Das sieht auch Abfahrtsweltmeister Franjo von Allmen so. Die grosse Herausforderung für die Rennen in Crans-Montana sei es, "alles wieder hochzufahren". Wie beispielsweise auch Alexis Monney konnte sich der Berner Oberländer in der Zeit zwischen der WM und Crans-Montana nur bedingt erholen. Für beide wurden Feste organisiert, bei denen sie sich viel Zeit für ihre Fans nahmen. "Das ist einerseits sehr schön, wenn man sieht, wie viele Emotionen man auslösen konnte. Das möchte ich auch geniessen", sagt Von Allmen. "Andererseits bin ich dann auch froh, wenn ich wieder Zeit für mich habe."
Doch nicht alle Fahrer sprechen von mentaler Müdigkeit. Loïc Meillard war mit zwei Gold- und einer Bronzemedaille der Überflieger der WM. Am vergangenen Sonntag triumphierte er als erster Schweizer seit 75 Jahren im WM-Slalom, am Montag reiste er in die Schweiz zurück. Als Technikspezialist hätte er allen Grund, sich eine Pause zu gönnen. Trotzdem bestritt er in Crans-Montana das erste Abfahrtstraining und startet am Sonntag im Super-G. Auch weil er die WM-Strecke von 2027 kennenlernen wollte.
"Ich wusste gleich nach der WM, dass es weitergeht, dass neue Rennen und neue Chancen kommen", sagt Meillard. Der 28-Jährige nennt Erfahrung als wichtigen Faktor, um sich schnell wieder fokussieren zu können. "Ich habe den Vorteil, dass ich von den letzten beiden Weltmeisterschaften weiss, wie es ist, Medaillen zu gewinnen. Damals fiel es mir schwerer, mich danach sofort wieder auf den Weltcup zu konzentrieren." Diesmal sei das anders.
Auch bei Meillard war die Rede davon, ihm einen grossen Empfang zu bereiten. Doch der Neuenburger lehnte ab. Wegen des vollen Terminkalenders sollen die Feierlichkeiten auf einen späteren Zeitpunkt verschoben werden. Auch das bringt die Erfahrung: Man lernt Nein zu sagen.

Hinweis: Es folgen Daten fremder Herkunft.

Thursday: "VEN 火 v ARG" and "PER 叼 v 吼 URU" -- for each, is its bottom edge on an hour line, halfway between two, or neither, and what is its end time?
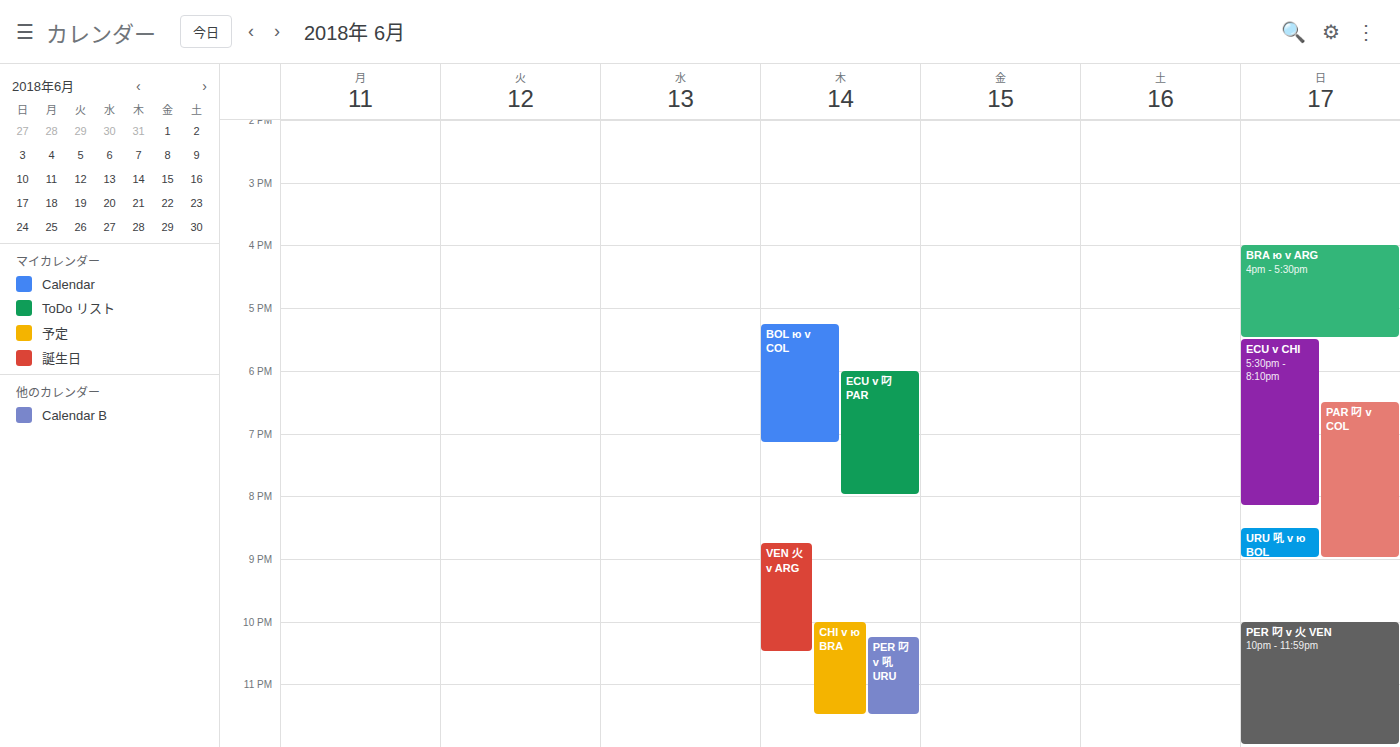
"VEN 火 v ARG": 10:30 PM, halfway between the 10 PM and 11 PM lines. "PER 叼 v 吼 URU": 11:30 PM, halfway between the 11 PM and 12 AM lines.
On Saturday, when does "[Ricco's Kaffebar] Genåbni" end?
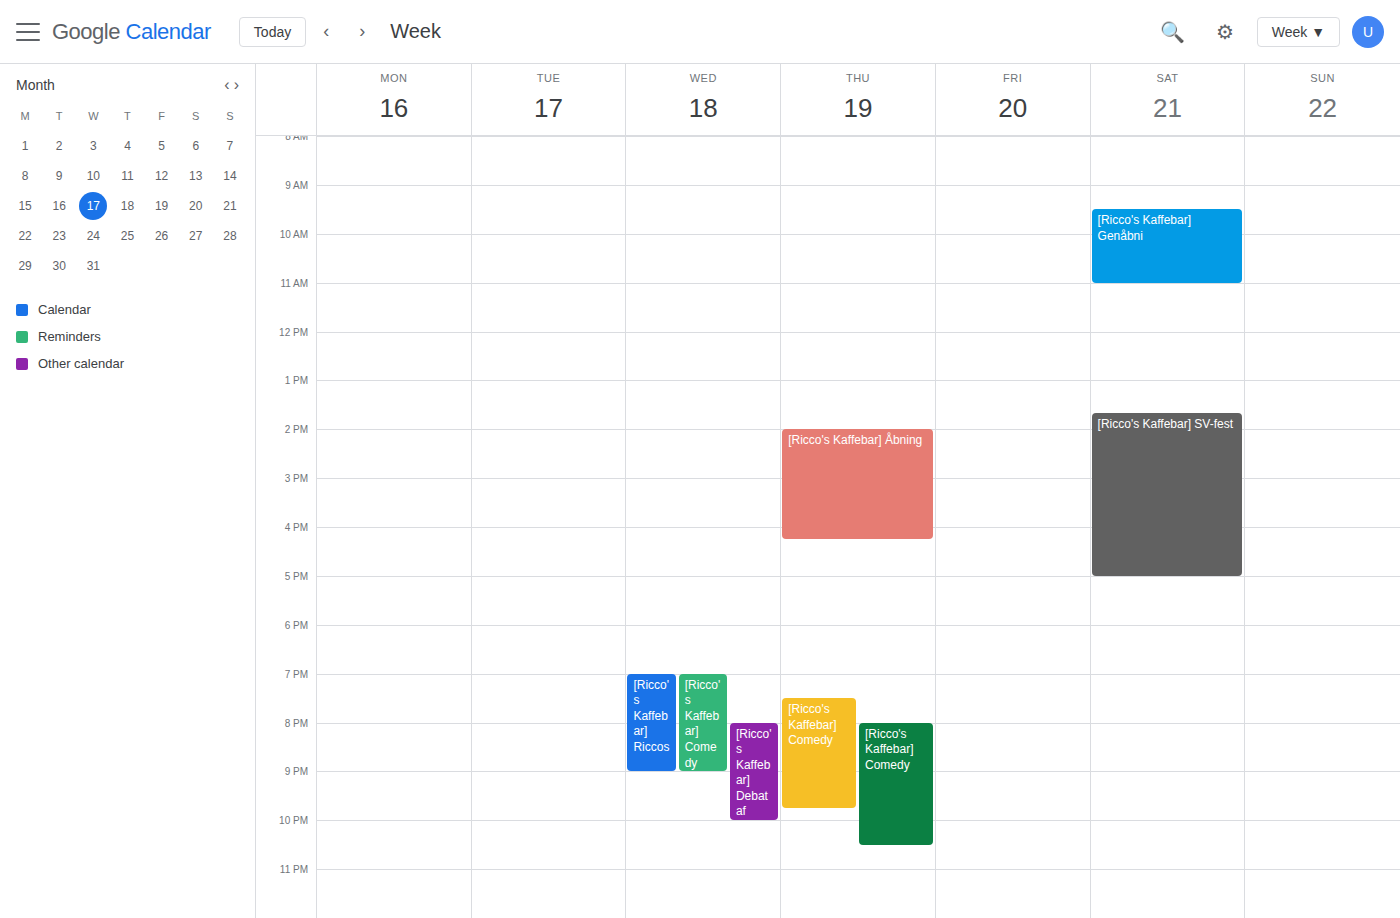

Zur allgemeinen Müdigkeit gesellt sich in Crans-Montana auch noch die Streckenführung. "Das ist die einfachste Weltcup-Abfahrt, die ich je gefahren bin", sagt Odermatt und kann einen gewissen Frust nicht verbergen. Denn für den technisch versierten Fahrer ist es schwierig, auf dieser Piste seine Stärken auszuspielen. Andere Fahrer argumentieren dagegen, dass unterschiedliche Pisten eben unterschiedliche Fähigkeiten erfordern. In Crans-Montana könnten die starken Gleiter auftrumpfen.
Von Allmen ist einer von ihnen. Auch er sagt, die Strecke sei im Vergleich einfacher zu fahren. "Das bedeutet aber nicht, dass es auch einfach ist, schnell zu sein. Ein kleiner Fehler kann dich viel kosten, weil es dann sehr schwierig wird, das Tempo wieder aufzubauen", sagt der 23-Jährige. Angesichts der Herausforderung, die innere Spannung zu finden, ist die einfach zu fahrende Strecke Fluch und Segen zugleich. Einerseits müssen die Fahrer nicht gleich wieder alles riskieren, andererseits kann diese Einstellung auch zu Unkonzentriertheiten führen.
WM-Blues hin oder her: Im Ski-Weltcup geht es auf jeden Fall weiter. In einem Monat steht das Saisonfinale in Sun Valley, Idaho, auf dem Programm. Bis dahin werden bei den Männern noch zwei Rennen pro Disziplin ausgetragen, in der Abfahrt sind es drei. Nach dem Kampf um die Medaillen folgt der Kampf um die Kugeln. Erst danach folgt die Belohnung in Form einer längeren Pause.